Filed under Bogota, Colombia, Teaching

10 responses to “My Job Search

  1. susan

    I feel inspired.

  2. Gary Yeary

    I am impressed. One interview one job. Maybe you should have played hard to get.

  3. Kirk

    Atta boy! Don’t screw these kids up now…

    Just kidding. This is great news. Congratulations!

  4. Dad

    That’s my boy…a real smart ass….just like his dad…lol

  5. rynjhnsn

    Haha. Love the picture. Good luck teaching English. Kind of funny you’re teaching one of the things you’re not very good at. Just kidding. Keep writing in this, love reading!

  6. alejandro! (d'brot)

    i’m very impressed and excited yet simultaneously afraid and slightly worried. excited for your job. slightly worried about your Brad Pitt delusion. Good thing you’re in South America, to us all americans look the same, haha.

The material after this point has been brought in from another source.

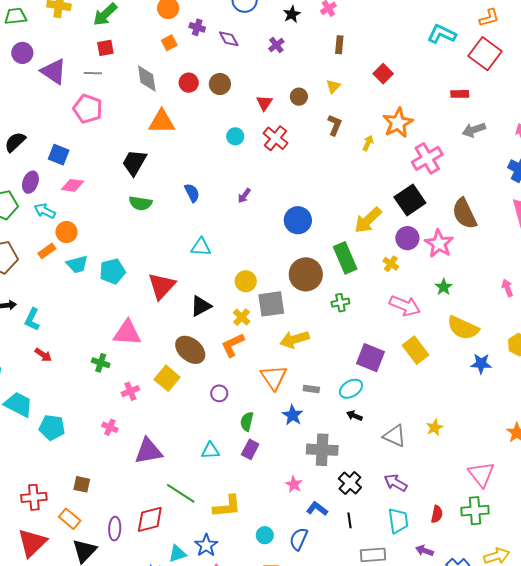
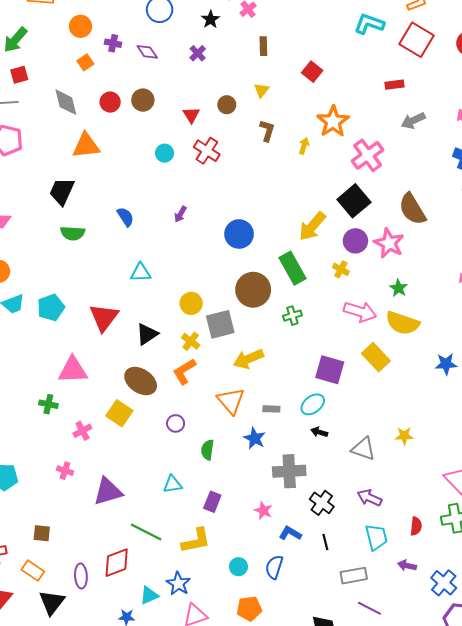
yellow semicircle: (463, 328) -> (402, 323), moved
yellow star: (435, 428) -> (404, 436), turned 30
purple rectangle: (250, 449) -> (212, 502), moved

    You’ll do awesome man! The children shall learneth the english well.

  7. Skains

    You’re teaching? This is a rather terrifying idea.

  8. Lucy

    Hi Eric, congrats on your teaching job- you may end up liking it and not just for the paycheck. Your mom emailed this info, so don’t be surprised when you hear from a lot of old ladies. Believe it or not, I have actually been to Colombia- when I was a freshman in high school and I do remember liking it and as you said, the people, at least then, were great. I wish you all the luck in the world in your adventures!


  9. To everyone who think I’ll fail: I probably will 🙂

    Lucy: Consider returning for a future trip with my mother. You’re one of the few who are adventurous enough to visit… plus, it’d be great to see you again.

  10. Aunt Karen

    Way to go Eric….You will be a great teaacher!